Tuesday, March 26, 2002
Taft's old canoe and Brewster, too
So how, you were wondering, did Charles P. Taft's battered canoe get to star last week at a party honoring political strategist Brewster Rhoads?
Hmmm . . . Occasion was a Charter Committee of Greater Cincinnati where members gave Rhoads the party's Charles P. Taft Civic Gumption award. It was the first time it has been handed out since 1998 because . . . we don't know guess no one was showing much gumption on the political front. Rhoads' award was for independence, tenacity and initiative.
Rhoads is a Democrat and never mind that Charterites were handing out the award, primarily for his work in helping push passage of a whole batch of school levies.
So, about a zillion political types showed up to pay tribute Bobbie Stern, senior stateswoman of the Charter party, Judge Ann Marie Tracey, Councilman Jim Tarbell, political insider Marilyn Ormsby and, in a surprise move, Hamilton County Prosecutor Mike Allen. He said later, Brewster's as liberal as I am conservative, but what a brilliant strategist. I had to be here to pay tribute.
Oh yeah, about that canoe . . . Rhoads is a devoted some would say maniacal kayaker who can be seen rowing up and down the Ohio River, even at flood stage, even in the dead of winter, which is why some call him maniacal.
His kayak fetish is why Charter Committee director Jeff Cramerding went to the William Howard Taft Birthplace and borrowed Taft's canoe, still with a Tom Brush for City Council bumper stick on the tail end.
During Taft's days on Cincinnati City Council, his canoe, always lashed to the top of his beat up VW bug, got to be a running joke at City Hall. (He also used to insist that his tombstone at Spring Grove would say "Gone Fishin.' And so it does.)

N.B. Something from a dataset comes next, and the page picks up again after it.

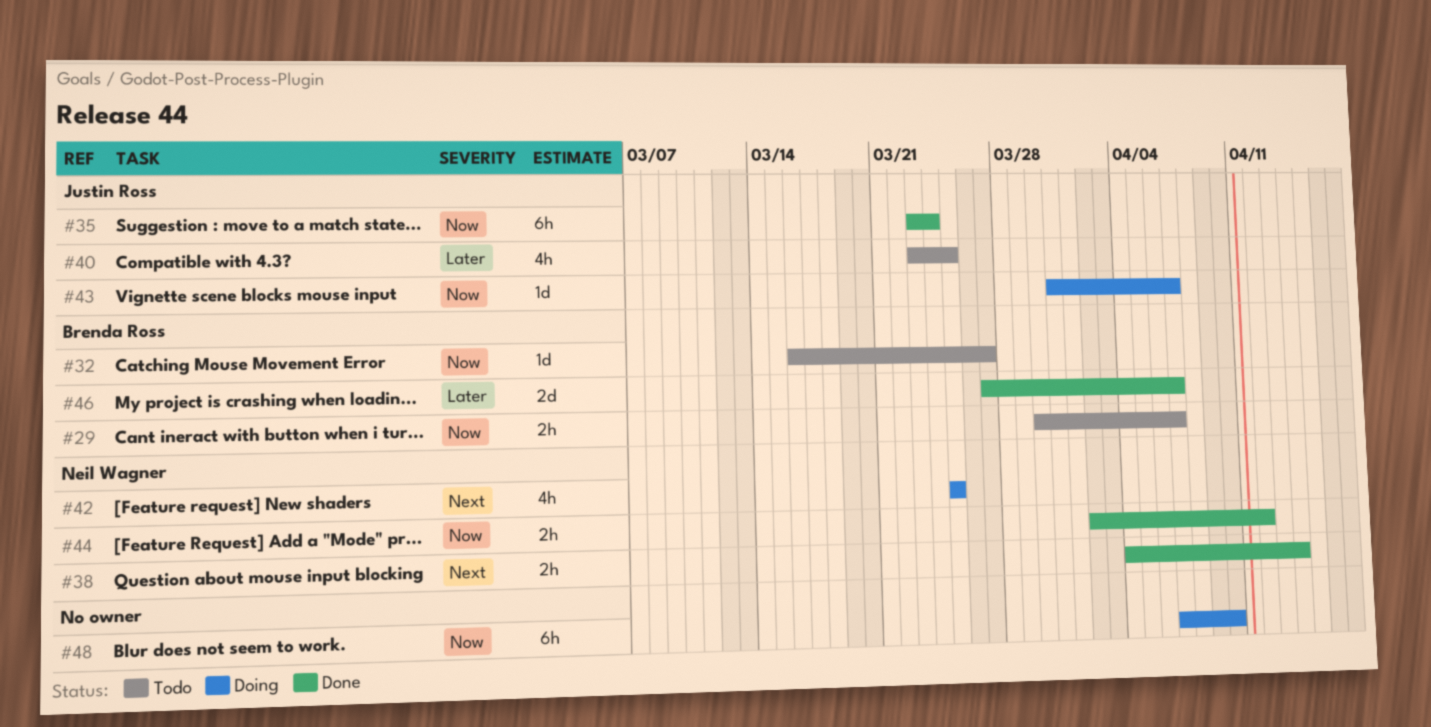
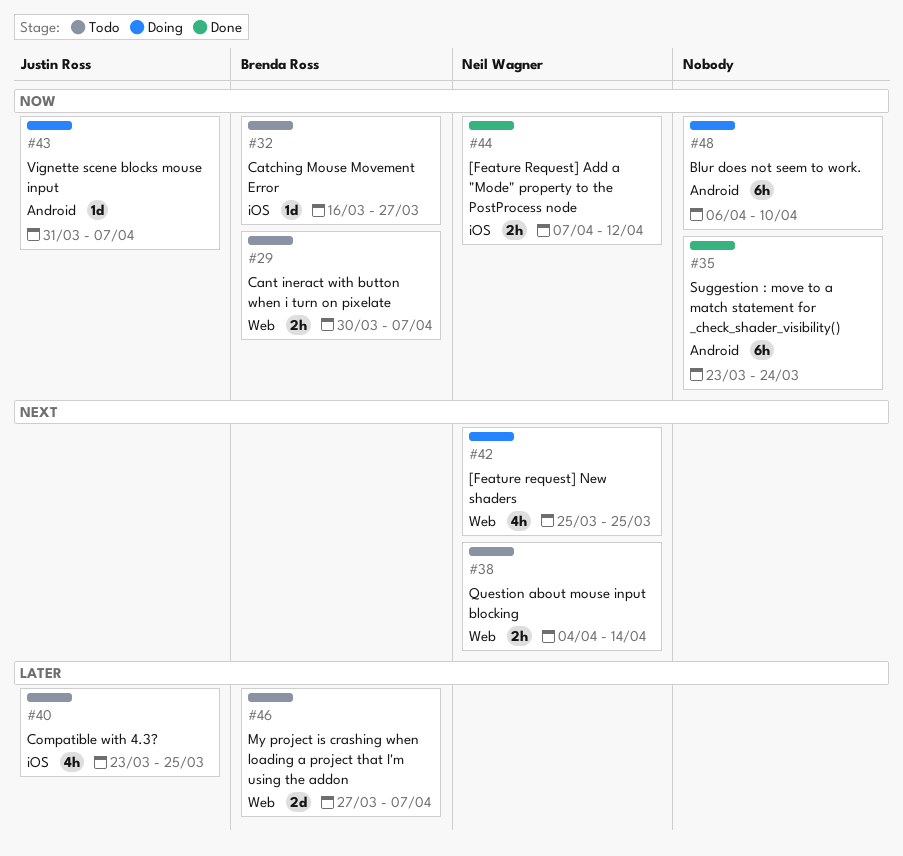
#35, owner: Justin Ross -> none
#38, status: Done -> Todo
#44, start: Apr 2 -> Apr 7
#46, status: Done -> Todo
#48, start: Apr 7 -> Apr 6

Sign up: It's never easy, as Bruce Stoecklin is finding out. Seems he's been beating the bushes lately, looking for volunteers willing to staff a display of the AIDS Memorial Quilt when a section of it shows here April 29-May 3.
The quilt is panels made by relatives and friends of people who died withAIDS. Panels are made of everything from favorite ties to ball caps, photos, shirts and heaven only knows what else.
Volunteers are needed to read aloud names on the quilt, help assemble and disassemble, comfort visitors, work the education booth and, well, just be there.